A photo-lite trip report this time – I forgot to take my camera!
Like millions of other Brits, we have spent much of the last couple of weeks mesmerised by the goings-on at London 2012. Although we had been grumpily underwhelmed by the prospect in the weeks, months and years prior to the opening ceremony, come the day we caved in and got hooked by stories emanating from the Olympic Park and elsewhere.
But despite the obvious success of Team GB, by last weekend it seemed the time had come to get out and do a bit of exercise again for ourselves, having contented ourselves with most local potters in recent weeks.
So, with a decent forecast predicted, we packed lunch and a minimum of gear into the car and headed for the Cotswolds. It had been a fair while since our previous visit, so we were happy to settle for an old favourite circuit from the pretty village of Guiting Power.
Now I know many people consider the Cotswolds to be little more than a countryside theme park of chocolate-box villages for the minor aristocracy, “get-off-my-land” media-types, and writers of middle class angst novels; the air rich with the pervasive whiff of money, privilege and horseshit. But despite these obvious attractions, look carefully and there is still an undeniably beautiful landscape of wooded hillsides, long ridges and clear streams waiting to be explored.
Although perhaps less suited to the hill-walker or backpacker, the Cotswolds is an area buzzing with opportunities for the day walker and LDP-er. Besides the eponymous Cotswold Way, within a 3-mile radius of Stow-on-the-Wold alone there are no fewer than 9 other waymarked LDPs with a huge variety of length, difficulty and theme on offer – the Wardens Way, the Windrush Way, The Diamond Way, the Gloucestershire Way, the Gustav Holst Way, the Oxfordshire Way, the Monarch’s Way, the Macmillan Way and the Heart Of England Way – let alone the web of interconnecting paths yet to be “Way-ified”. Phew!
Anyhow: with our circuit chosen and our rucksacks packed, we headed off under a disconcertingly grey sky.
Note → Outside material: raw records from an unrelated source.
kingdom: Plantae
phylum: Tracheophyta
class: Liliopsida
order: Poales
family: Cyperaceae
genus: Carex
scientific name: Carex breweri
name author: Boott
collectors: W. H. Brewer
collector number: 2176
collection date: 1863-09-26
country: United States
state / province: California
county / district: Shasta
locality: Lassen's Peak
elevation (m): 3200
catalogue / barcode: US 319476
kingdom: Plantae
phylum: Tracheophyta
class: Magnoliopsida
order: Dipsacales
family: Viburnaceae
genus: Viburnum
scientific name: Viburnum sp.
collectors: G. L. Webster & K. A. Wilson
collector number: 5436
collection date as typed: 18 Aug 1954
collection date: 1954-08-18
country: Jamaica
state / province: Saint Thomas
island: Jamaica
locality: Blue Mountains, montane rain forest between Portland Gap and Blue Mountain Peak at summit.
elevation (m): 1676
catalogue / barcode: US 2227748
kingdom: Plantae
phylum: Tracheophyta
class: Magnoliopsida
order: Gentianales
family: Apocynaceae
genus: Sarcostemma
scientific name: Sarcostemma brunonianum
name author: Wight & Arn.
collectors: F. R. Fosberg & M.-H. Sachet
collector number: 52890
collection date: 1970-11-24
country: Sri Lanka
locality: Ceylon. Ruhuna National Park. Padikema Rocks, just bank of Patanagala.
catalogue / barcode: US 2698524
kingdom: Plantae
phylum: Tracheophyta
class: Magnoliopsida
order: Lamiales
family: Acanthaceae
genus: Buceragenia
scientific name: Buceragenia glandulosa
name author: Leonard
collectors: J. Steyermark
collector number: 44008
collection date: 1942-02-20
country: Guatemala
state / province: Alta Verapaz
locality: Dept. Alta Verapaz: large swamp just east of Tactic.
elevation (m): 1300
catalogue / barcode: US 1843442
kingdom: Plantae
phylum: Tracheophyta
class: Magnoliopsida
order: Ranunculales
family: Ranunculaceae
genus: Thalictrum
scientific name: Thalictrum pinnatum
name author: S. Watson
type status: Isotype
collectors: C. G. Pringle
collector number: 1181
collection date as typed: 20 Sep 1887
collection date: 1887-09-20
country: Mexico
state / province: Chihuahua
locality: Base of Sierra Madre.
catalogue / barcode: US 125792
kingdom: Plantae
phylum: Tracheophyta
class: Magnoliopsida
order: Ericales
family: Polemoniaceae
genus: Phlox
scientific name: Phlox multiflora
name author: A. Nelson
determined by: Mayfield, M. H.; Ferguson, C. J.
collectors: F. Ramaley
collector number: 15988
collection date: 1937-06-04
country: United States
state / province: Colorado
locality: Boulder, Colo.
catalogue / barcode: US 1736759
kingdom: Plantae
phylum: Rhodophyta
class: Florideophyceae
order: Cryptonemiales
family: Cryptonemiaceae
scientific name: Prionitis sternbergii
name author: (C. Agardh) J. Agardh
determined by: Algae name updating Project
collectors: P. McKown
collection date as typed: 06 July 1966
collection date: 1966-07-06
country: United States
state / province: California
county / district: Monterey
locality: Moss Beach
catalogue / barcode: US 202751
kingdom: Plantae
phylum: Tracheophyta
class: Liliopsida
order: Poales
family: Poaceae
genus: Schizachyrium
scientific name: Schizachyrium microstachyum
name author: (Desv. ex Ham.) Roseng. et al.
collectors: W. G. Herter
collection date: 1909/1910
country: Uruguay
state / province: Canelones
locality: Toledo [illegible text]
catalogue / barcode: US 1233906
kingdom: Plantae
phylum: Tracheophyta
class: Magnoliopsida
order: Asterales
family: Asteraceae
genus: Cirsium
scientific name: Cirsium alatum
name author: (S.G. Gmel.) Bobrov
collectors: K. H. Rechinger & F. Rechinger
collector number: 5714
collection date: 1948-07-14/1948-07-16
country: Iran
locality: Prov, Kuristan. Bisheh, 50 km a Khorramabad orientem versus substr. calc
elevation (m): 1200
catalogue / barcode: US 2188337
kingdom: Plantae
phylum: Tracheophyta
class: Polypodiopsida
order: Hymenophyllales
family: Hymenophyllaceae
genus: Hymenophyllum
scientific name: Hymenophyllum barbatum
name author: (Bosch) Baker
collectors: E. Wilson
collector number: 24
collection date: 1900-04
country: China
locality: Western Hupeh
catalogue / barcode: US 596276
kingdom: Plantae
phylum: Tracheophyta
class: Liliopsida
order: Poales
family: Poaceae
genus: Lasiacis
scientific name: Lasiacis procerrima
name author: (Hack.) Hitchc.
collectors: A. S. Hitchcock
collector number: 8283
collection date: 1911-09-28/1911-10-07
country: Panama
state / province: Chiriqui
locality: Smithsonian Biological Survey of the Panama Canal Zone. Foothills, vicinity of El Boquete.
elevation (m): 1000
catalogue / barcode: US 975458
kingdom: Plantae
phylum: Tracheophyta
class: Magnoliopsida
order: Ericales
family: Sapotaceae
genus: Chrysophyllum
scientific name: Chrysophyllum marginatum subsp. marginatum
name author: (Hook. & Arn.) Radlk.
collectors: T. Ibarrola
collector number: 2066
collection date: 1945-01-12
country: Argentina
Despite a reasonable spell of weather and an encouraging forecast, the promised early morning sunshine had faded, and before we had crossed more than a couple of fields, spots of rain began to fall. Weather forecasting appears to have much in common with the investment industry: past performance being no guarantee of future outcomes.
Over the next half an hour, a steady drizzle set in, and we took an early lunch in case conditions worsened. Which they did, and for the next 90 minutes we trudged along – happily enough, immersed in our own thoughts – through full-on rain, occasionally distracting ourselves from soggy discomfort by discussing the performance or otherwise of our current crop of summer gear (of which more in a future post!).
In the end we decided to cut down our planned 13-mile route, taking a shortcut along metalled lanes to lop off around 3 miles of walking. Of course, at this point, the rain relented slightly – but not altogether, as a final soaking just before getting back to the car demonstrated.
So, not quite the sunny ramble we had envisaged. However, in spite of the soaking we had enjoyed our outing, although it was a relief to shed our sodden rucksacks, jackets and boots when we got back to the car.
One important lesson we did learn, though: being out in the rain can be quite enjoyable – but it helps if you have a bit of decent gear to keep the elements at bay!